Having set up a yum repository, can you then use it to perform an upgrade, say from beta 2 to beta 3? Based on one experiment, the answer is a qualified yes. Be prepared to throw away several MB of header data as you complete the process below.
This process has been experimentally verified by upgrading from Fedora Core 0.94 (beta 2) to Fedora Core 0.95 (beta 3). It does not work when upgrading from Red Hat 8 to Fedora Core 1. Your mileage may vary.
On the server, set up your repository for the new version as above. It is probably a good idea to set the new one up in parallel with the old one, so that you have the directory 0.95 in /var/ftp/pub/yum-repository/redhat/ as well as 0.94.
Unless the client is a sacrificial machine, Back It Up. Completely. Down to bare metal restore capabilities. See the Linux Complete Backup and Recovery HOWTO at the usual Linux Documentation Project places.
You are about to change out your update repository. The first thing to do is clean out your headers and packages. This will help avoid confusion later on. To get absolutely everything:
rm -r /var/cache/yum/* |
Edit /etc/yum.conf's [updates] section to point to the new version. By the way, it is not in the man page for yum.conf, but it appears yum accepts the sharp character (♯) as a comment character. This is handy for temporary hacks like this.

QUESTIONS TO ANSWER:
(1) Using the yum upgrade passage above, decide whether each statement agrees with it, answering yes or no and quoting the deciding words: (a) The process was verified by upgrading from Fedora Core 0.94 to Fedora Core 0.95. (b) The process works for an upgrade from Red Hat 8 to Fedora Core 1. (c) The man page for yum.conf documents the sharp character as a comment character.
(2) According to the yum upgrade passage above, which section of /etc/yum.conf is edited to point to the new version?

RECORD SET:
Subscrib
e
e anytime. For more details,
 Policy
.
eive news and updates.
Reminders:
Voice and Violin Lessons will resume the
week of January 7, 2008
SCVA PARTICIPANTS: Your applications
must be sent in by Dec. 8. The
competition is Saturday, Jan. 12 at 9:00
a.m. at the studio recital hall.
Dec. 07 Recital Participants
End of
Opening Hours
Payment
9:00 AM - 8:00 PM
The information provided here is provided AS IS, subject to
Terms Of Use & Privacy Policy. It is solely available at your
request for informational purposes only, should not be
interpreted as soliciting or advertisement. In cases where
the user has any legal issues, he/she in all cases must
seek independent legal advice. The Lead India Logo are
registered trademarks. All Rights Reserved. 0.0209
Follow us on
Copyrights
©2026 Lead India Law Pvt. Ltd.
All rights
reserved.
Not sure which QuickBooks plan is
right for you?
==
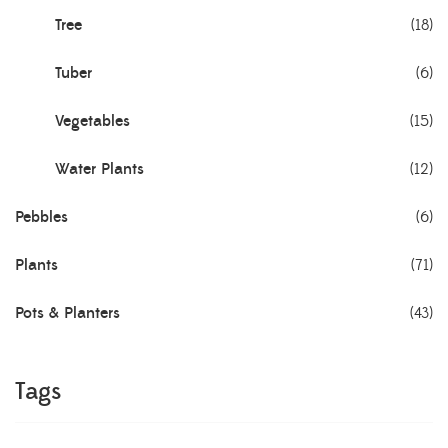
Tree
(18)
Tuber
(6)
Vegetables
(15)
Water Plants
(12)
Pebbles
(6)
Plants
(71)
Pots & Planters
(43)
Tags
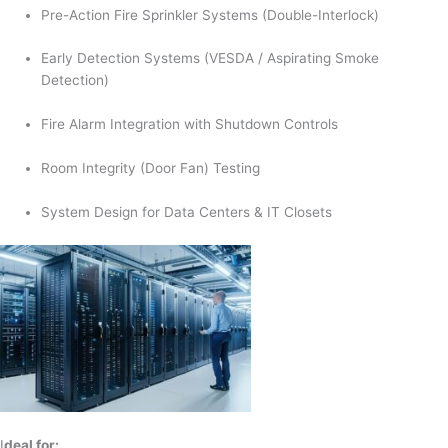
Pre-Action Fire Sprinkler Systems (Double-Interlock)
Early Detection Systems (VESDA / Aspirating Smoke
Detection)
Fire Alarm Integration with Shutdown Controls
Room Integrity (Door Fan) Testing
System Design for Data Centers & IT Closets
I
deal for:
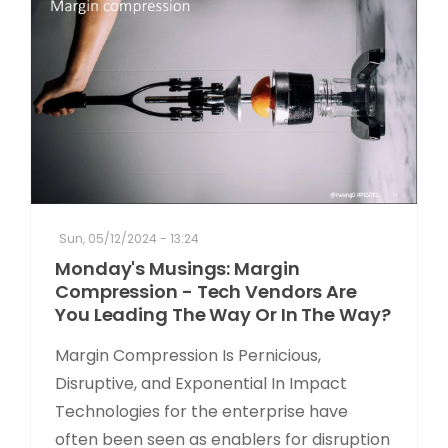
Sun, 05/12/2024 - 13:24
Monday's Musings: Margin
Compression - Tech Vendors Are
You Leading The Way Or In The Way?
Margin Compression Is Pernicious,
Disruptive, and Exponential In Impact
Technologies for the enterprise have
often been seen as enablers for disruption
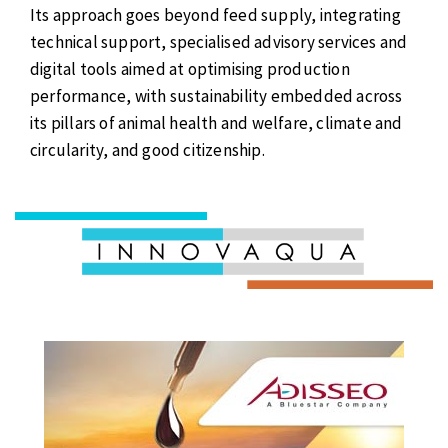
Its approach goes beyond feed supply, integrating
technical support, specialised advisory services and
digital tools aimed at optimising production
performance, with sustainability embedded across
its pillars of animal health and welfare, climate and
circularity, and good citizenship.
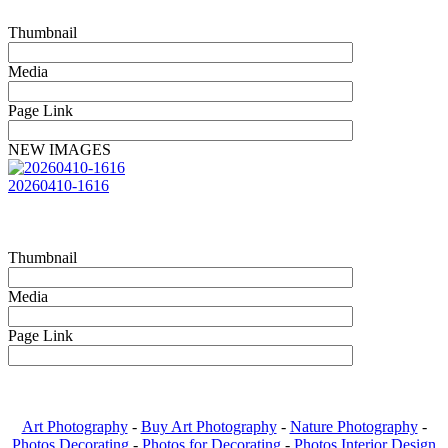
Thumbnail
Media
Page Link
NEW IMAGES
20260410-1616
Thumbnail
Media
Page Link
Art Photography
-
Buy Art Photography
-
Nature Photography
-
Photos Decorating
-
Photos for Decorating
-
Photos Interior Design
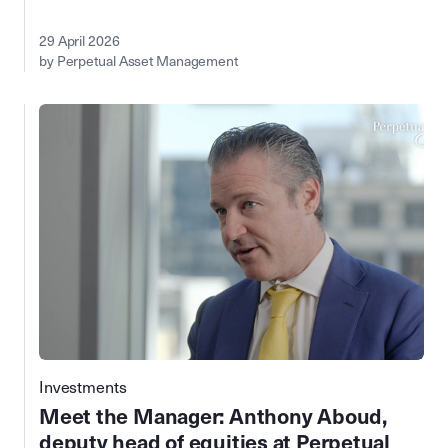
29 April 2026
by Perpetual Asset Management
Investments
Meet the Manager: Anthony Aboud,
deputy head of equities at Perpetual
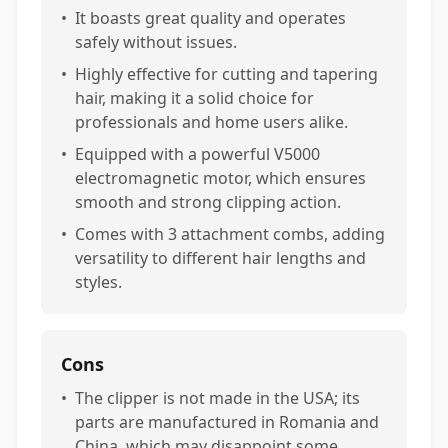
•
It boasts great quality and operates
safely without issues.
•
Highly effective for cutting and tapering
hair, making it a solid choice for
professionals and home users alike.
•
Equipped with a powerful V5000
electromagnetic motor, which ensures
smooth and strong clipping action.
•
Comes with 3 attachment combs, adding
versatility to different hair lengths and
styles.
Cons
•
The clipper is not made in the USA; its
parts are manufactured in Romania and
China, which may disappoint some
==
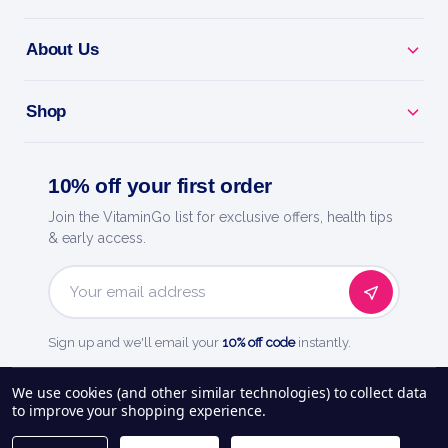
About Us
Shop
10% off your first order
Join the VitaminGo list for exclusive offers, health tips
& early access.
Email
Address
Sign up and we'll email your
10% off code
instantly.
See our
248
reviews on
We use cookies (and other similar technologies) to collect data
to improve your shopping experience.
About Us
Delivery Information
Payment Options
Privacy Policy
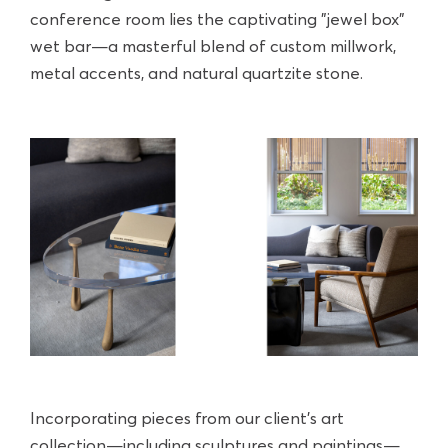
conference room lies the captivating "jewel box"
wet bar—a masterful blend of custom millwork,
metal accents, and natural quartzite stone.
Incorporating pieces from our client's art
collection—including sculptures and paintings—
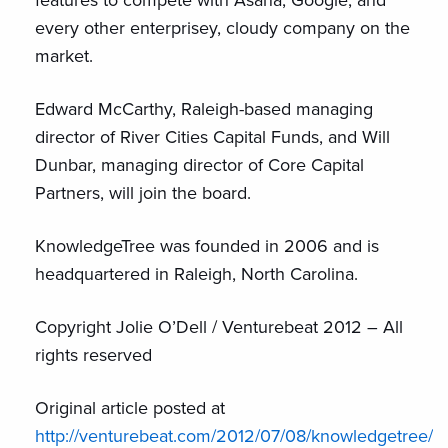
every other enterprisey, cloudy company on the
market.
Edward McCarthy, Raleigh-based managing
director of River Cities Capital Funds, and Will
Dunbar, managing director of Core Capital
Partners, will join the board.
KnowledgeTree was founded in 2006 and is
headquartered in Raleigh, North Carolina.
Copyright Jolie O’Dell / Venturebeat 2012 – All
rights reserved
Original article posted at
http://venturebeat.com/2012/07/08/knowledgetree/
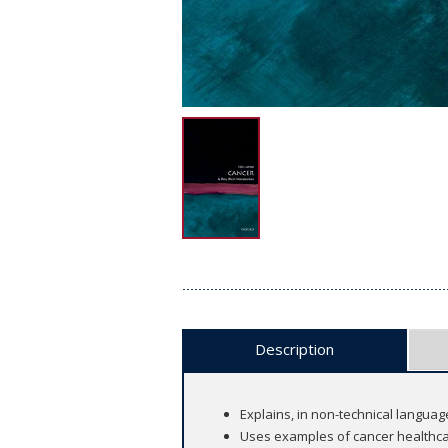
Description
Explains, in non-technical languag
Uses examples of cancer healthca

ANSWERS IN ORDER:
(1)
(a) Yes: "This process has been experimentally verified by upgrading from Fedora Core 0.94 (beta 2) to Fedora Core 0.95 (beta 3)."
(b) No: "It does not work when upgrading from Red Hat 8 to Fedora Core 1."
(c) No: "it is not in the man page for yum.conf, but it appears yum accepts the sharp character (♯) as a comment character."

(2) The [updates] section.